Word of Mouth: The New Scalability?
As long time readers of this site know, I am a very big fan of person to person interaction in business. It worries me that it is so hard to talk to a person these days as a customer. I feel as if that can’t be good for the world. Humans generally like to be able to interact with other humans so why have we gone and stripped out this communication from business (i.e. customer service, customer relations and even sales to a certain extent)?
One word: scalability.
We did it to make companies more scalable. People don’t scale. The more customers you have the more you need to spend on people to manage and help those customers. At least that was the case until you could automate customer service with computers, FAQs and a host of other things. Yay! No more scaling issues. Or so we thought.
Now, after years and years of this scalable method of working with people (i.e. not having people work with other people), people are fed up. They want to talk to humans again (hell, someone even felt compelled to start a website that tells you how to get to a human the fastest on a number of corporate phone trees) but corporations are resisting because, you got it, it doesn’t scale.
I have to wonder if this is a bit off the mark. If you look at the problem head on you can see that people don’t necessarily scale but what about the after effects of providing scalable (read: very poor) customer service and sales? Yup, you guessed right, poor word-of-mouth which could be one of the biggest business killers.
Word-of-mouth drives a lot of business and yet businesses haven’t taken a lot of time to look at and understand it.
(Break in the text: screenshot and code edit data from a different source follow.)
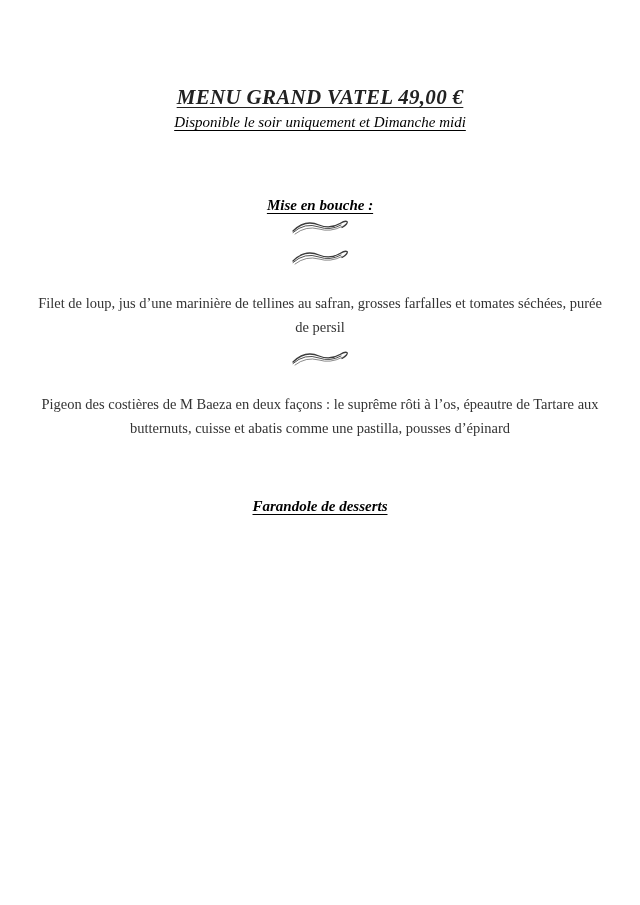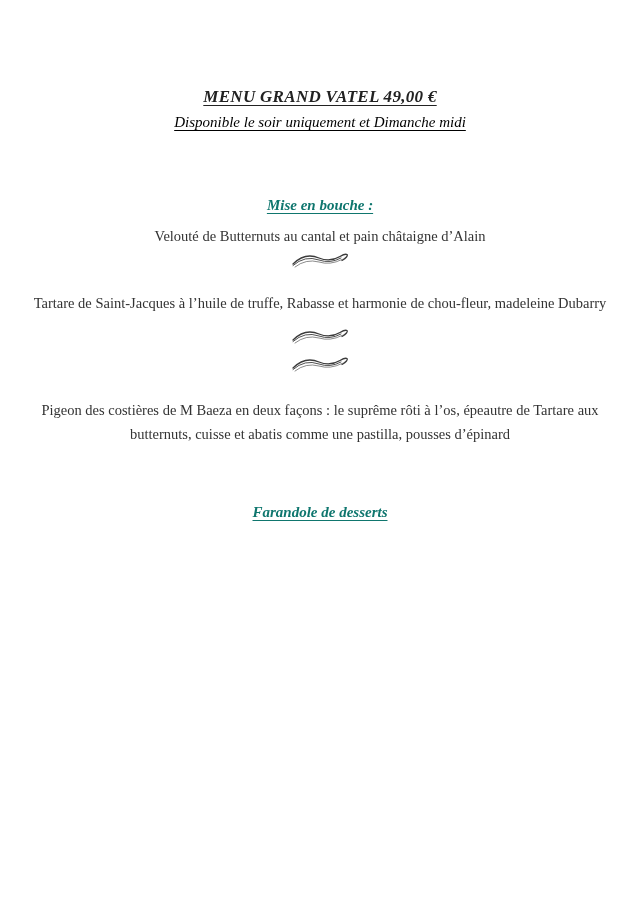--- a/index.html
+++ b/index.html
@@ -22,7 +22,7 @@
   .center { text-align: center; }
 
   .menu-title {
-    font-size: 17px;
+    font-size: 21px;
     line-height: 20px;
     font-weight: bold;
     font-style: italic;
If they did they would want to provide better customer service and by better I mean get good people to actually be there for the customers and empower those people to help customers.
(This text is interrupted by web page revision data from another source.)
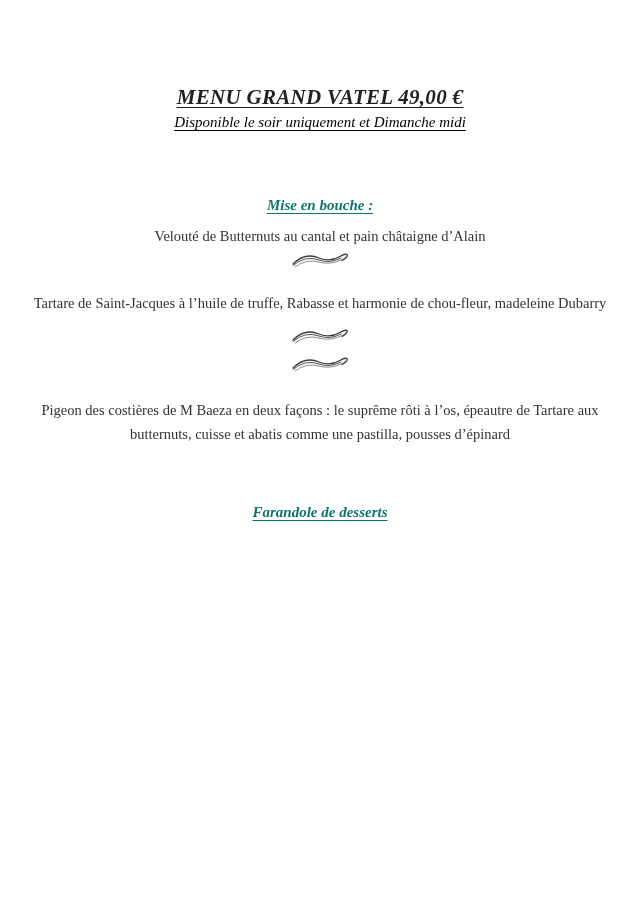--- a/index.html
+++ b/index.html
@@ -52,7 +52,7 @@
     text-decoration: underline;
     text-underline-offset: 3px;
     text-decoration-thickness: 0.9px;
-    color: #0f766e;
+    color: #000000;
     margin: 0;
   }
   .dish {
Better customer service and support will bring along with it positive word-of-mouth which could actually make having people around to talk to customers a scalable proposition.
Think of it this way: if a customer gets to talk to a great human being who helps them through an issue or to find the right product they will feel loyalty toward the company providing such great service. This loyalty will not only translate in more revenue coming in from the person who was positively effected it will also translate into that person telling their friends about the company and then those friends telling their friends and so on. Now that’s scalable.
I need to see if I can get more data to back this up but I will say this: there are companies that have realized this idea already and it is a big differentiator for those companies.
One of the companies who figured this out early on was FeedBurner. OK, I may be a bit biased but hear me out. At FeedBurner we worked really hard to provide a great experience for our users. Everything from our interface down to the fact that, if you needed to, you could talk to a human being - a real live FeedBurner employee - whenever you needed to.
The fact that humans were available to talk to and help users showed users that we were really there for them and that we really cared about their experience. This in turn generated a lot of great blog posts and other word-of-mouth for FeedBurner which drew in more users (without us having to reach out) and contributed a lot to the success the company ultimately realized.
That is how you leverage human to human interaction to generate word-of-mouth which makes human to human interaction scalable.
Other companies can, and are, doing this as well and I think that it’ll change business for the better. At the end of the day it’s all about people and we shouldn’t ever forget that. It’s always about people.